Are baptism records considered original sources like birth records?

+6 votes
149 views
WikiTree profile: Jennie Julson
asked in Genealogy Help by Linda Rosendahl G2G5 (5.4k points)
retagged by Linda Rosendahl
Yes. Baptisms were frequently conducted within a few days of birth, sometimes the same day, and often state the age of the child, or the date of birth.

Catholic Church baptism records date from the 1500s (although not all still exist), civil records typically date from the 1800s, and in some places from the 1900s.

However, sometimes baptisms were performed much later, especially if the person converted to another religion. These do not necessarily state the person birthdate or age.
Like any other primary record they can have errors or have secondary information. For the baptism record the baptism info would be considered primary info but the birth info could be secondary, a burial record would be considered primary for the burial info, but secondary for the death date. That is why the rule of thumb is to find three sources or documentation for each event.
Thanks very much, makes sense; and I was unaware of the rule of thumb to find three sources or documentation for each event! Good to know.

4 Answers

+11 votes
If you have Irish ancestors in the 19th century, the baptism records in the National Library of Ireland are often the only documentation you will find.   The nice thing about them is, (if you can get over the Latin in the Catholic Church records), the father's place of residence, the mother's maiden name and two witnesses (Godparents) are listed who are often close relatives.  Use the "before this date" choice for D.O.B.
answered by Bob Hanrahan G2G4 (4.8k points)
+6 votes
In some cases the baptism record may be all you have.

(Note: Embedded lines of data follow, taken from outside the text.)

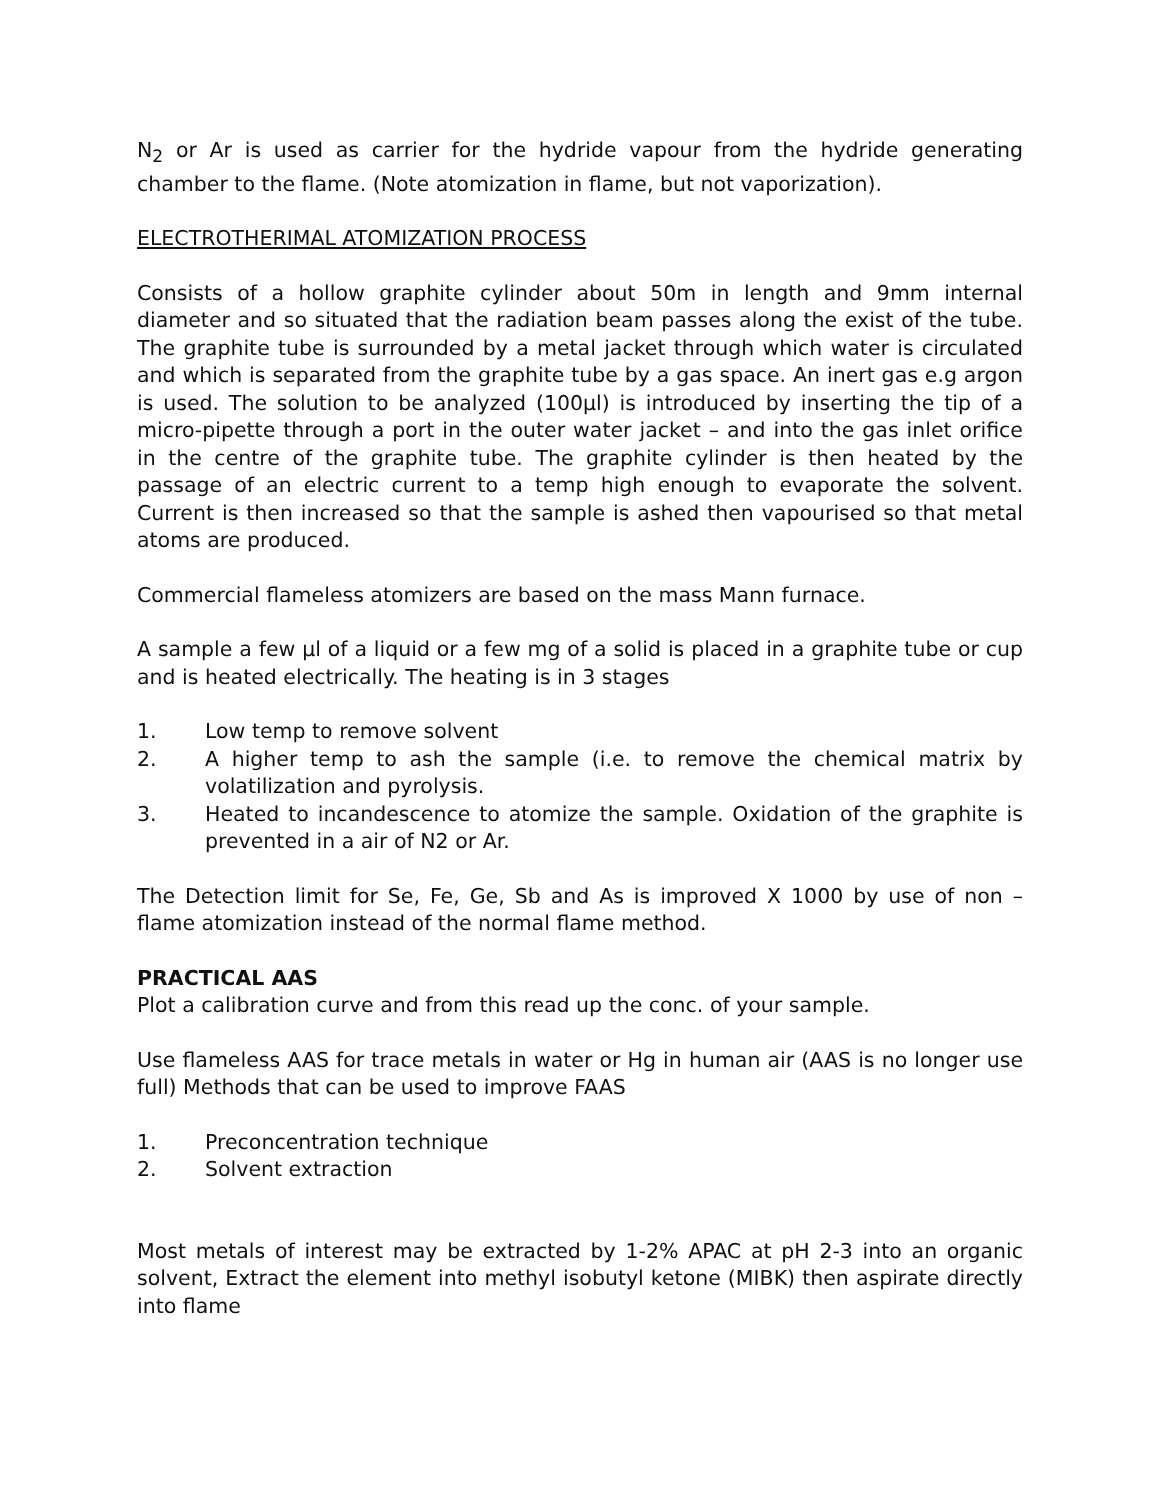N<sub>2</sub> or Ar is used as carrier for the hydride vapour from the hydride generating chamber to the flame. (Note atomization in flame, but not vaporization).
ELECTROTHERIMAL ATOMIZATION PROCESS
Consists of a hollow graphite cylinder about 50m in length and 9mm internal diameter and so situated that the radiation beam passes along the exist of the tube. The graphite tube is surrounded by a metal jacket through which water is circulated and which is separated from the graphite tube by a gas space. An inert gas e.g argon is used. The solution to be analyzed (100µl) is introduced by inserting the tip of a micro-pipette through a port in the outer water jacket – and into the gas inlet orifice in the centre of the graphite tube. The graphite cylinder is then heated by the passage of an electric current to a temp high enough to evaporate the solvent. Current is then increased so that the sample is ashed then vapourised so that metal atoms are produced.
Commercial flameless atomizers are based on the mass Mann furnace.
A sample a few µl of a liquid or a few mg of a solid is placed in a graphite tube or cup and is heated electrically. The heating is in 3 stages
1. Low temp to remove solvent
2. A higher temp to ash the sample (i.e. to remove the chemical matrix by volatilization and pyrolysis.
3. Heated to incandescence to atomize the sample. Oxidation of the graphite is prevented in a air of N2 or Ar.
The Detection limit for Se, Fe, Ge, Sb and As is improved X 1000 by use of non – flame atomization instead of the normal flame method.
PRACTICAL AAS
Plot a calibration curve and from this read up the conc. of your sample.
Use flameless AAS for trace metals in water or Hg in human air (AAS is no longer use full) Methods that can be used to improve FAAS
1. Preconcentration technique
2. Solvent extraction
Most metals of interest may be extracted by 1-2% APAC at pH 2-3 into an organic solvent, Extract the element into methyl isobutyl ketone (MIBK) then aspirate directly into flame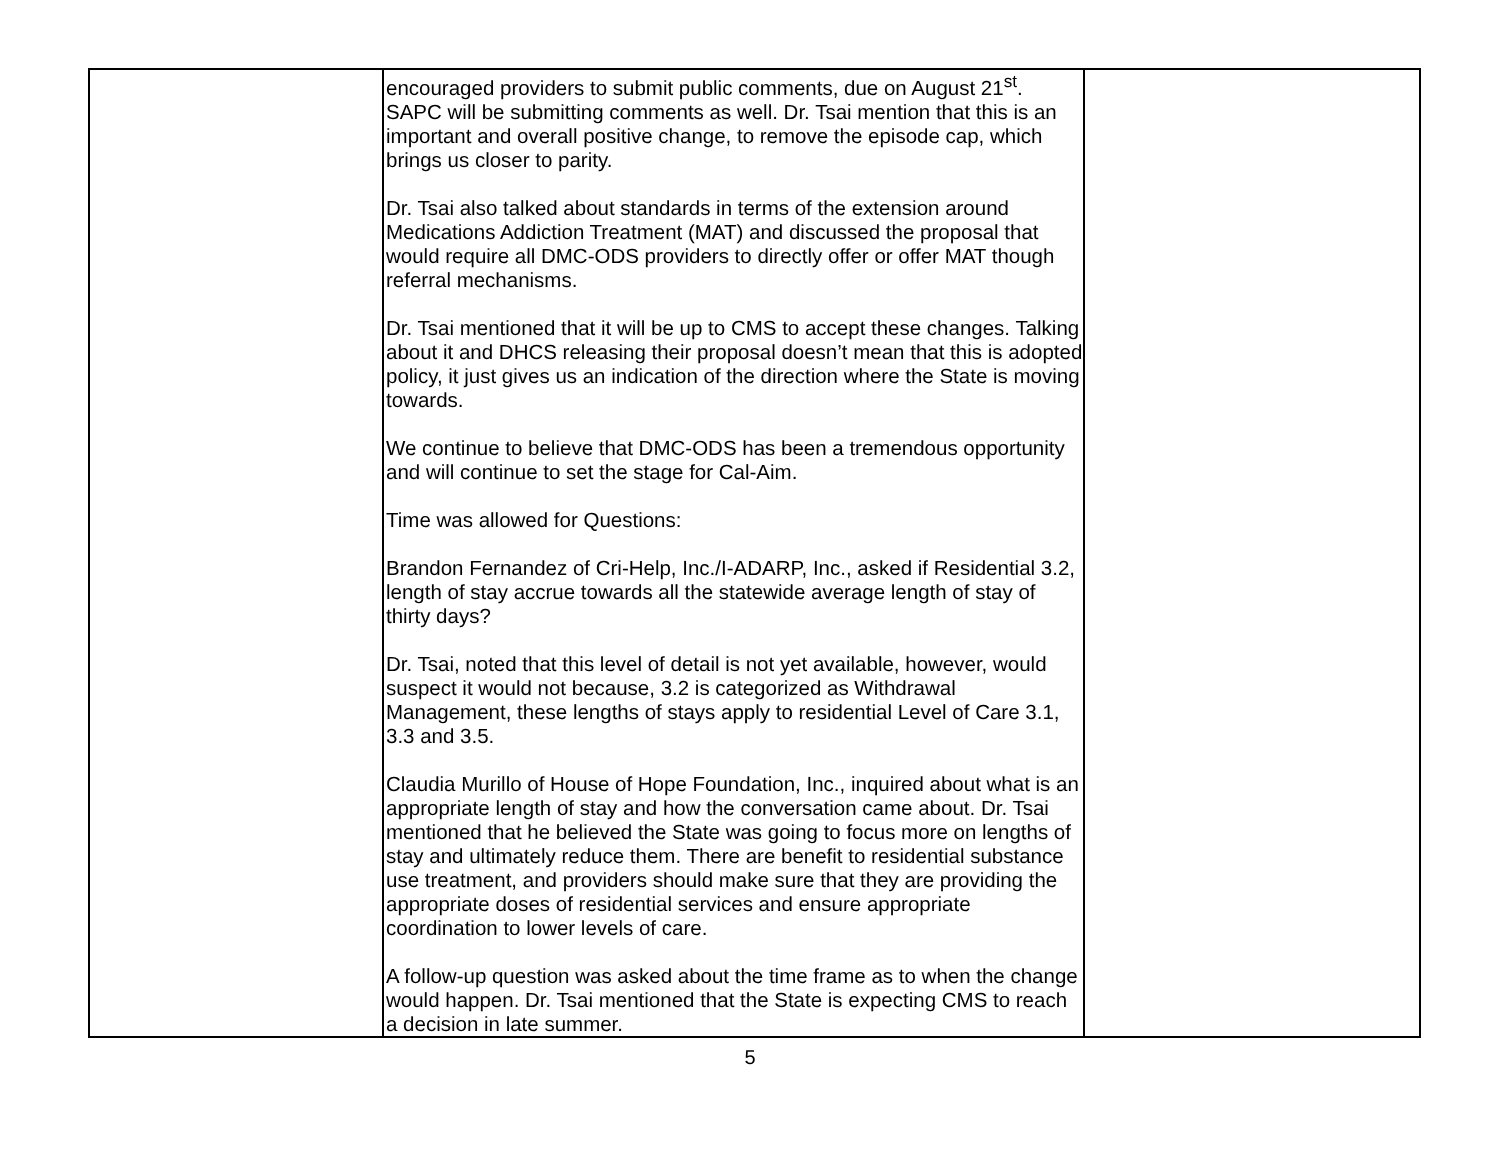| | encouraged providers to submit public comments, due on August 21<sup>st</sup>. SAPC will be submitting comments as well. Dr. Tsai mention that this is an important and overall positive change, to remove the episode cap, which brings us closer to parity. Dr. Tsai also talked about standards in terms of the extension around Medications Addiction Treatment (MAT) and discussed the proposal that would require all DMC-ODS providers to directly offer or offer MAT though referral mechanisms. Dr. Tsai mentioned that it will be up to CMS to accept these changes. Talking about it and DHCS releasing their proposal doesn’t mean that this is adopted policy, it just gives us an indication of the direction where the State is moving towards. We continue to believe that DMC-ODS has been a tremendous opportunity and will continue to set the stage for Cal-Aim. Time was allowed for Questions: Brandon Fernandez of Cri-Help, Inc./I-ADARP, Inc., asked if Residential 3.2, length of stay accrue towards all the statewide average length of stay of thirty days? Dr. Tsai, noted that this level of detail is not yet available, however, would suspect it would not because, 3.2 is categorized as Withdrawal Management, these lengths of stays apply to residential Level of Care 3.1, 3.3 and 3.5. Claudia Murillo of House of Hope Foundation, Inc., inquired about what is an appropriate length of stay and how the conversation came about. Dr. Tsai mentioned that he believed the State was going to focus more on lengths of stay and ultimately reduce them. There are benefit to residential substance use treatment, and providers should make sure that they are providing the appropriate doses of residential services and ensure appropriate coordination to lower levels of care. A follow-up question was asked about the time frame as to when the change would happen. Dr. Tsai mentioned that the State is expecting CMS to reach a decision in late summer. | |
5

Before introduction of civil registration the only documentation of a new family member arriving in the world was the baptism. Some churches include the actual date of birth on the baptism record, but many only state the date of baptism, so the only conclusion you can draw about date of birth is that it was before the baptism. It may even have been years before as some families baptised several children of different ages together. I recently found that one of my great uncles was baptised age 22, but I was lucky that his date of birth was included so I was able to attribute the record to the correct person.
answered by Lynda Crackett G2G6 Pilot (618k points)
0 votes
Thanks Cliff [Lien-189] for your post on Jennie's [Nelson-3298] page. That info is very helpful; her ancestors' baptismal records now also make much more sense! Do you have any idea, though, why one baptism record would state 19 June 1859 as her baptism date and another 26 June as her baptism date? Would the 19 June just be an error, given that the original church record, that you so kindly provided the link to, shows 26 June? (I put this new question under the 'Research Notes' section of her profile, along with links to the sources in question.)
answered by Linda Rosendahl G2G5 (5.4k points)
Actually there are two church books, a ministerial book kept by the parish priest and a Klokkerbok kept by the klokker who was something like a sexton for the local parish.  The priest wrote the 19th of June for the christening date but the klokker wrote the 26th.  The klokker is the local man who knows the people involved and his date is more likely to be correct but there is no way of knowing for sure.  Christened between 19-26 of June would I suppose be safest.

Priest Book https://www.digitalarkivet.no/kb20070222610091

Klokkerbok  https://www.digitalarkivet.no/kb20070510650449

Cliff in Alberta
many thanks

Linda formerly of North Dakota :)
Well I found a 3rd source (confirmation) for you to add to the 2 above for Guro's birthdate but guess what?  :-)

Another date this time for the birth - 15 June 1859

https://www.digitalarkivet.no/kb20061229660605

I think I would stick with the 16th from the christening records.

Cliff in Alberta
Oh my! :-) Thanks so much for your help, expertise and advice.
+3 votes
Baptism records are sometimes more valuable than birth records because they may include the names of sponsors.  Such info is often extremely useful for understanding the structure of the local community.